55 Wash. 372 | Wash. | 1909

Lead Opinion

Morris, J.

This was an action upon a dishonored check, given by appellant to respondent, the defense being the failure of respondent to obtain an option for the purchase of a certain steamship, for the use and benefit of the appellant, the check being given for the purpose of obtaining such option, and as a first payment thereunder. It was also contended that, in its negotiations for such option, respondent acted contrary to its agreement with appellant, and with intent to defraud him, and a claim for damages resulting from such fraud was interposed. A reply denying these affirmative allegations was filed, and upon these issues a trial before a jury resulted in a verdict for plaintiff, and defendant appeals.

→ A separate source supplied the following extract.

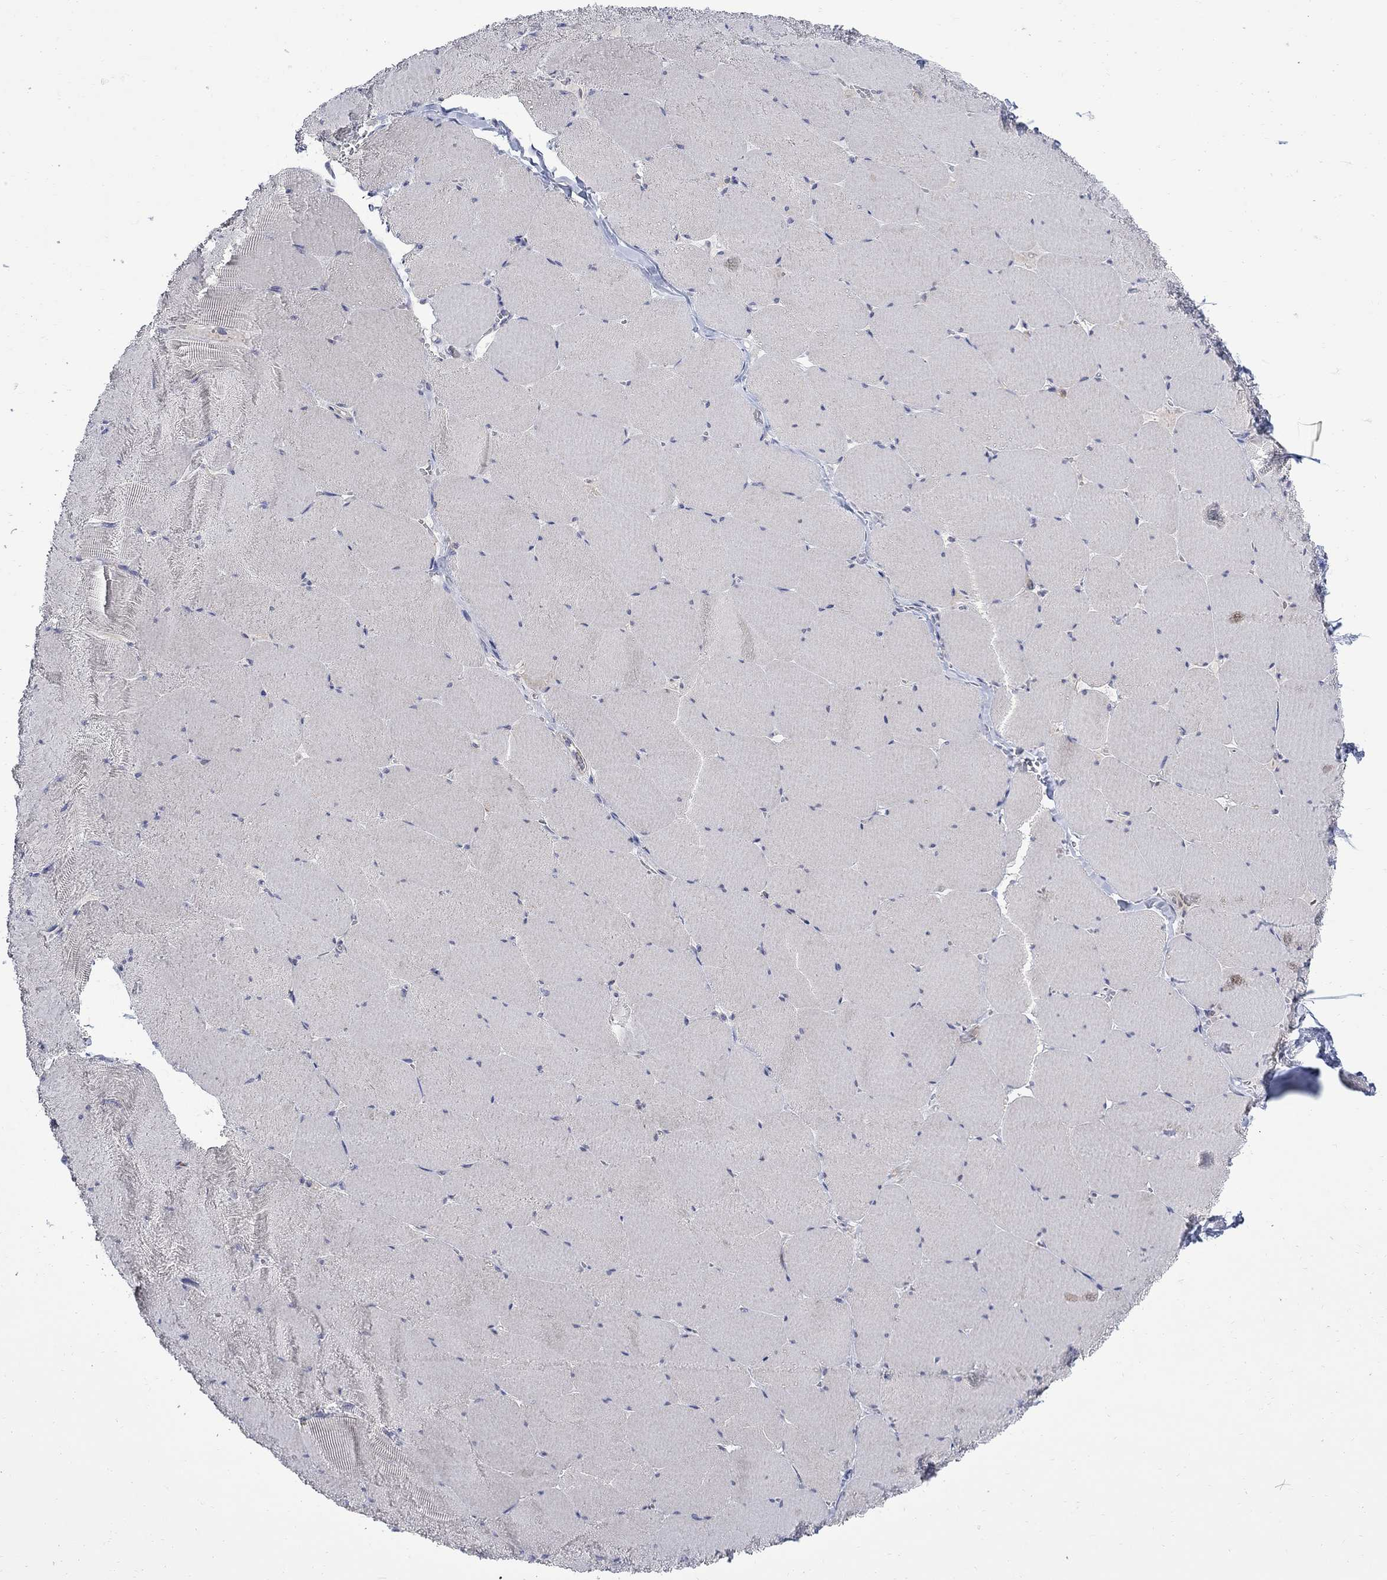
{"staining": {"intensity": "negative", "quantity": "none", "location": "none"}, "tissue": "skeletal muscle", "cell_type": "Myocytes", "image_type": "normal", "snomed": [{"axis": "morphology", "description": "Normal tissue, NOS"}, {"axis": "morphology", "description": "Malignant melanoma, Metastatic site"}, {"axis": "topography", "description": "Skeletal muscle"}], "caption": "This is a micrograph of IHC staining of unremarkable skeletal muscle, which shows no expression in myocytes.", "gene": "DLK1", "patient": {"sex": "male", "age": 50}}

The errors suggested are in certain instructions given, in the failure to give instructions requested by appellant, and in the admission and rejection of evidence. It would serve no good pui'pose to set these instructions forth in full, as no points of law are involved in either the exceptions to those given or in the refusal to give those requested, further than their correct application to the facts involved. The court in *374its instructions told the jury the findings of fact which would determine their verdict in favor of appellant or respondent, and while it may be that in one or two instances language more apt might have been chosen, yet a careful reading convinces us there was no reversible error; and that the instructions read as a whole correctly stated the law, and fairly presented the case to the jury upon the issues involved. We have so often held this to be sufficient that no citation of authority is necessary.

In so far as the requested instructions correctly stated the law applicable to the facts involved, the same was correctly given to the jury in the instructions given. When a court correctly charges a jury in its own language upon all points properly submitted to the jury, it is not error to refuse instructions prepared by counsel which correctly state the law, but are clothed in language which for any reason counsel may prefer to that chosen by the court. Neither do we find any error in the admission or rejection of testimony which, to our mind, in any wise affected the verdict.

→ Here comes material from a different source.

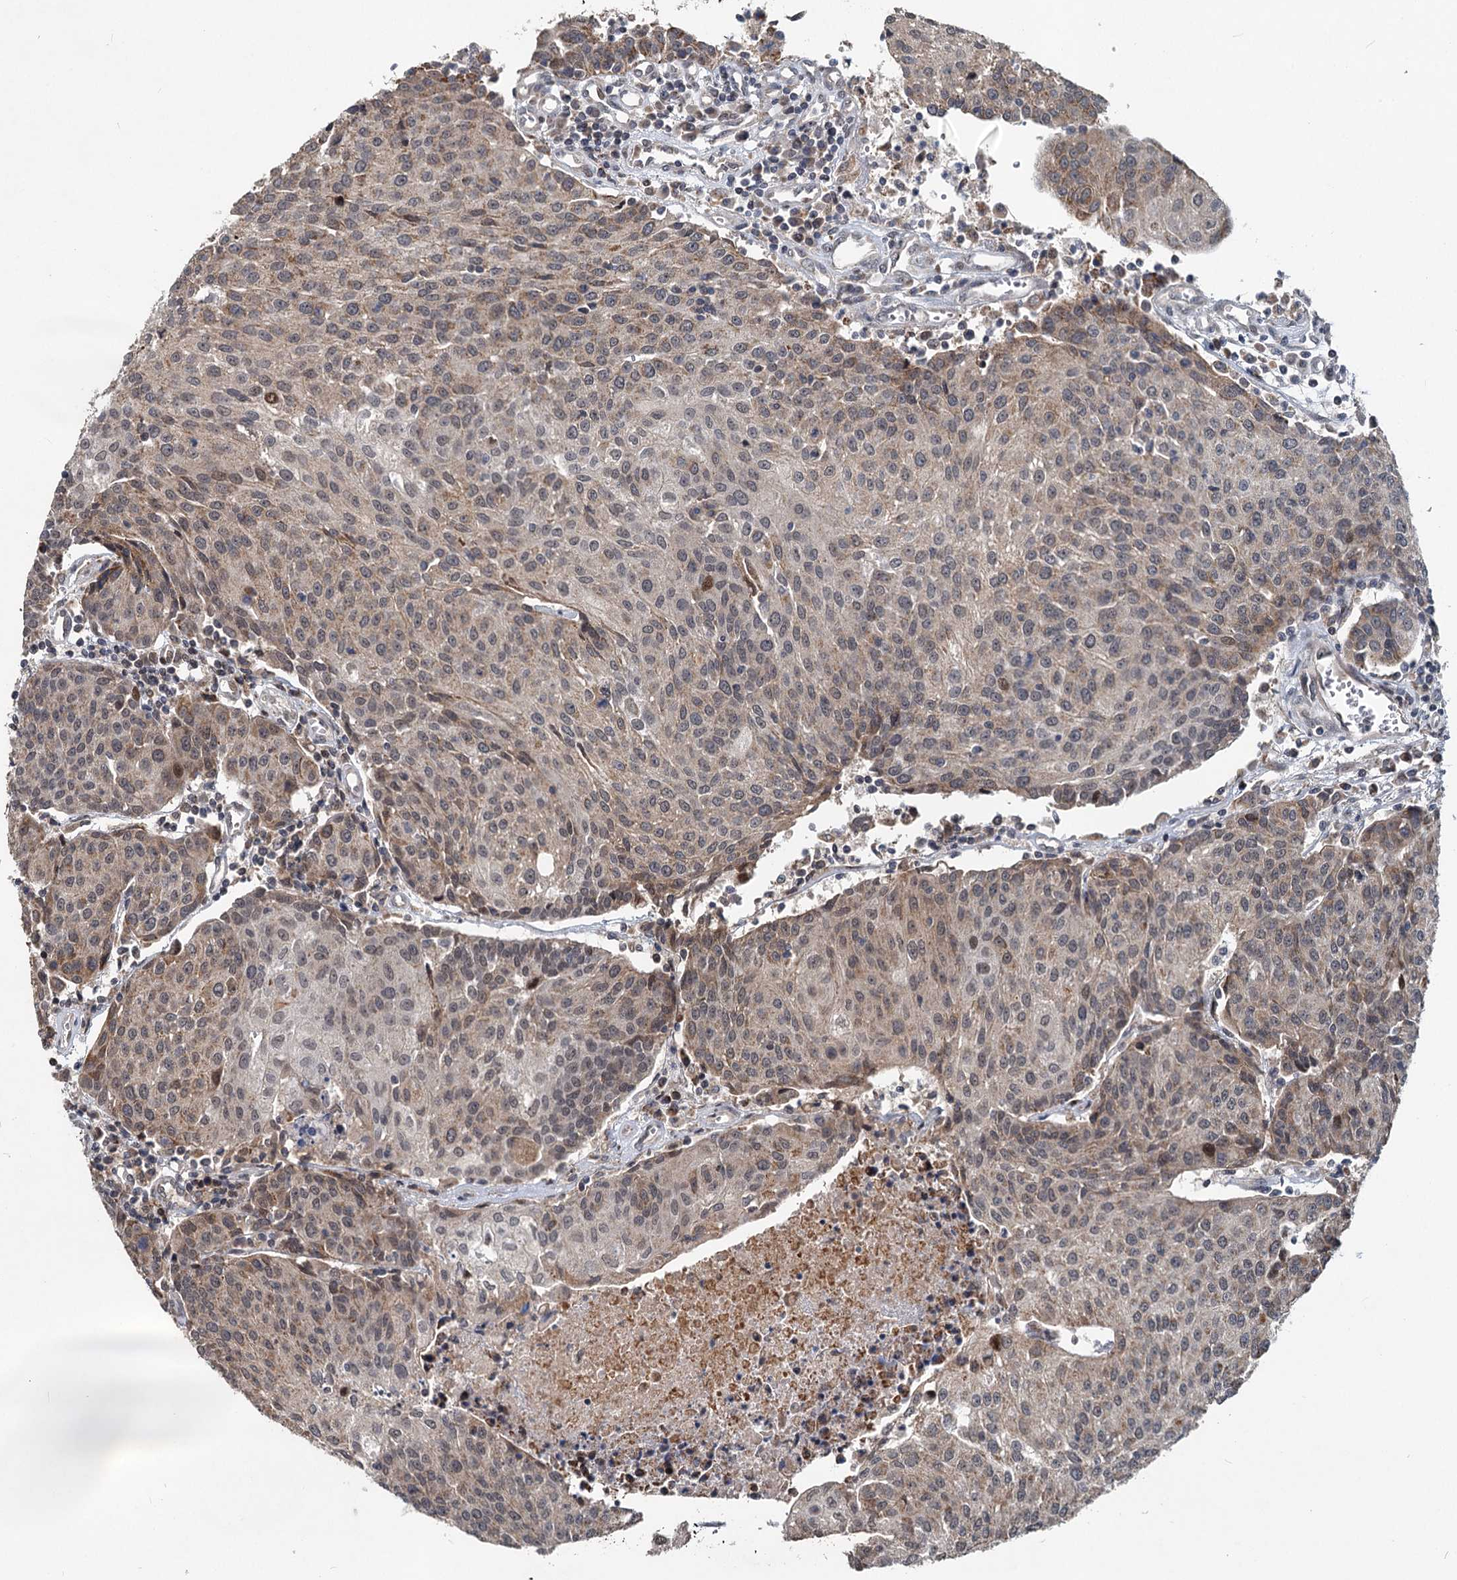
{"staining": {"intensity": "weak", "quantity": "<25%", "location": "cytoplasmic/membranous,nuclear"}, "tissue": "urothelial cancer", "cell_type": "Tumor cells", "image_type": "cancer", "snomed": [{"axis": "morphology", "description": "Urothelial carcinoma, High grade"}, {"axis": "topography", "description": "Urinary bladder"}], "caption": "DAB (3,3'-diaminobenzidine) immunohistochemical staining of urothelial carcinoma (high-grade) reveals no significant expression in tumor cells.", "gene": "RITA1", "patient": {"sex": "female", "age": 85}}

Error is also predicated upon the refusal of the court to submit certain special interrogatories to the jury. This was a matter resting in the discretion of the court, and its ruling in that regard will not be reviewed except for manifest abuse of such discretion, which does not appear in this instance.

It is next urged that the court should have set aside the verdict and granted judgment in favor of appellant, upon the fourth special interrogatory submitted to the jury and the answer thereto, as follows:

“Did Sudden & Christenson obtain an option on the steamer M. F. Plant in accordance with the agreement made in San Francisco? Ans. No.”

Appellant contends that, inasmuch as the jury found in this special verdict that respondent did not secure an option, and its right of recovery being dependent upon the obtaining of such an option, the special finding controls, and judgment should be entered in his favor. This special finding must be *375read in the light of all the testimony, the issues involved therein, and the evident understanding of the jury in making answer. It was appellant’s contention that the entire agreement between himself and respondent, under which respondent was to obtain the option, was included in negotiations had while appellant was first present at San Francisco; while respondent sought to establish an agreement embodied and embraced in certain telegrams and letters passing between the parties, subsequent to appellant’s trip to San Francisco, and after his return to Aberdeen. The jury having returned their general verdict for respondent, based upon an evident finding that respondent did procure the option, the evident meaning of the jury in their special finding is, not that respondent did not procure the option, which would be inconsistent with the general verdict, but rather, having in mind the various contentions as to the time and place where the negotiations between the parties became embodied in a mutual agreement or understanding, it was evidently intended to mean a finding that the agreement was not made at San Francisco, but, as contended for by respondent, was made after appellant’s return to Aberdeen. Such a reading and meaning is consistent with the general verdict, and where a special verdict is susceptible of a construction which conforms to and supports the general verdict, it will be so construed. Mercier v. Travelers’ Ins. Co., 24 Wash. 147, 64 Pac. 158; McCorkle v. Mallory, 30 Wash. 632, 71 Pac. 186.

Finding no error, the judgment is affirmed.

Rudkin, C. J., and Gose, J., concur.






Concurrence Opinion

Chadwick, J.

(concurring) — I believe the special verdict was warranted by the evidence, and if this case rested upon that consideration, would vote for a reversal. But, aside from all prior negotiations, the evidence shows that the money now sought to be recovered was paid out by respondents at the special instance and request of appellant subsequently made, and to cover which he drew and delivered the check *376sued upon. It was a part payment on the vessel, and the question of prior option became immaterial. The advancement was a sufficient consideration, and warrants a recovery. I concur in the result.

Fullerton, J., concurs with Chadwick, J.